Pasta is confident that solid-state batteries will happen. “In terms of solid-state battery packs that could be implemented in prototype models or high-performance cars, the leading battery manufacturers say that might be coming by 2029. I think we could have a sensible solid-state battery by then, but to then produce it at scale and really gain a substantial portion of the market might take longer.”

One complication is that Li-ion batteries are themselves being incrementally improved. “Lithium-ion is a moving target,” says Pasta. “More and more solutions are coming up that increase energy density by a few percent, storing more energy by optimising the pack. If something’s not superior to lithium-ion in most of the metrics, then the push toward replacing it is not going to be as strong, and it may take longer. 

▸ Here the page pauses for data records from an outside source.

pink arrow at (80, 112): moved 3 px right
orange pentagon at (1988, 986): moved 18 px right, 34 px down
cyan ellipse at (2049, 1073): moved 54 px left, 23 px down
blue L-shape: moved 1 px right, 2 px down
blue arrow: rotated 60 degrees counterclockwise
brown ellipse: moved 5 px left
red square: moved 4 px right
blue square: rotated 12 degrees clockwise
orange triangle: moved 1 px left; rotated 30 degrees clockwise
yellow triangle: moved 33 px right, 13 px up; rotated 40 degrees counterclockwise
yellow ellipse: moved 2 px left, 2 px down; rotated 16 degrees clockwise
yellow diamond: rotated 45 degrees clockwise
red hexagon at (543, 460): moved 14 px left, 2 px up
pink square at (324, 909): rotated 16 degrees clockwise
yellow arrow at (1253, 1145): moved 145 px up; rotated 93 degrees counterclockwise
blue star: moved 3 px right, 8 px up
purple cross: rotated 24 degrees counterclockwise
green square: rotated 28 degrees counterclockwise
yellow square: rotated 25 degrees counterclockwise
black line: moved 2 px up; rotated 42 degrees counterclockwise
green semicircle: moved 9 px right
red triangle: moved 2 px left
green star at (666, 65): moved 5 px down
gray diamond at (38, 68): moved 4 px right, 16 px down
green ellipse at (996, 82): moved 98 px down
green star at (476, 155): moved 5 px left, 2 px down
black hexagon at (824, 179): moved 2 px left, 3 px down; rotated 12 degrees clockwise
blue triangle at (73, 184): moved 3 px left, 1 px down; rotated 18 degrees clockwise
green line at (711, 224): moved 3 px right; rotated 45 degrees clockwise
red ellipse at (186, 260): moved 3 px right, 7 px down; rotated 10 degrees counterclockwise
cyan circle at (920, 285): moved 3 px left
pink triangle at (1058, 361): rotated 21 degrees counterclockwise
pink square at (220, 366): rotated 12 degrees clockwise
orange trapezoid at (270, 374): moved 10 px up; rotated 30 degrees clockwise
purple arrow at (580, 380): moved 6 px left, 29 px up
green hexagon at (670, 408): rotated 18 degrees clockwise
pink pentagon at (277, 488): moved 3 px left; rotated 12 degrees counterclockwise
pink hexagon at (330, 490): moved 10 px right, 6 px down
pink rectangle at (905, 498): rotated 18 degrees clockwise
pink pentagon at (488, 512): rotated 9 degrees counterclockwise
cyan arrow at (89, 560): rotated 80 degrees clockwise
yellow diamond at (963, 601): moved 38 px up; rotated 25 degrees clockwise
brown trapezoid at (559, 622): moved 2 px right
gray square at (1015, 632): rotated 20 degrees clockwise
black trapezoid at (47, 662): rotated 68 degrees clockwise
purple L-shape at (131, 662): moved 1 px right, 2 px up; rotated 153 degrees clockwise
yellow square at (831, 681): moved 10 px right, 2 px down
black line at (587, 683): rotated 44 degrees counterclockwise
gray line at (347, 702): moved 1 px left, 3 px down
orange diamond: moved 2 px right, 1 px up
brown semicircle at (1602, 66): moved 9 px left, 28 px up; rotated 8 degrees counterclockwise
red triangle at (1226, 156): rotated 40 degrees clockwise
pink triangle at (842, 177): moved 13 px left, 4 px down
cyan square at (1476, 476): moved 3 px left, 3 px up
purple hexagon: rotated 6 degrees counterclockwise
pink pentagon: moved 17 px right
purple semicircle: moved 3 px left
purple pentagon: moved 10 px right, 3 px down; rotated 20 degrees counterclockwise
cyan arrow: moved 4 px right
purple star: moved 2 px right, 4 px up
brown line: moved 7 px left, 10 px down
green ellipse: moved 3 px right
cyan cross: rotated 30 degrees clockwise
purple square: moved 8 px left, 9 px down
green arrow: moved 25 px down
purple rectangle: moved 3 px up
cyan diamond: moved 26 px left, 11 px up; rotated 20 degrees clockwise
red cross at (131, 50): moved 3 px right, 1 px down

That’s going to be driven mostly by economics and less by the technical aspect, where you may have a solid-state battery that works, but it doesn’t work much better than lithium-ion.”

If solid-state cells can be mass-produced at an affordable rate, demand is likely to exceed supply for some time. So, Li-ion batteries are likely to remain in use for some time, with competing battery technologies operating alongside one another. UK scientists and engineers will be well placed to ensure the adoption of solid-state batteries in the transport industry and beyond.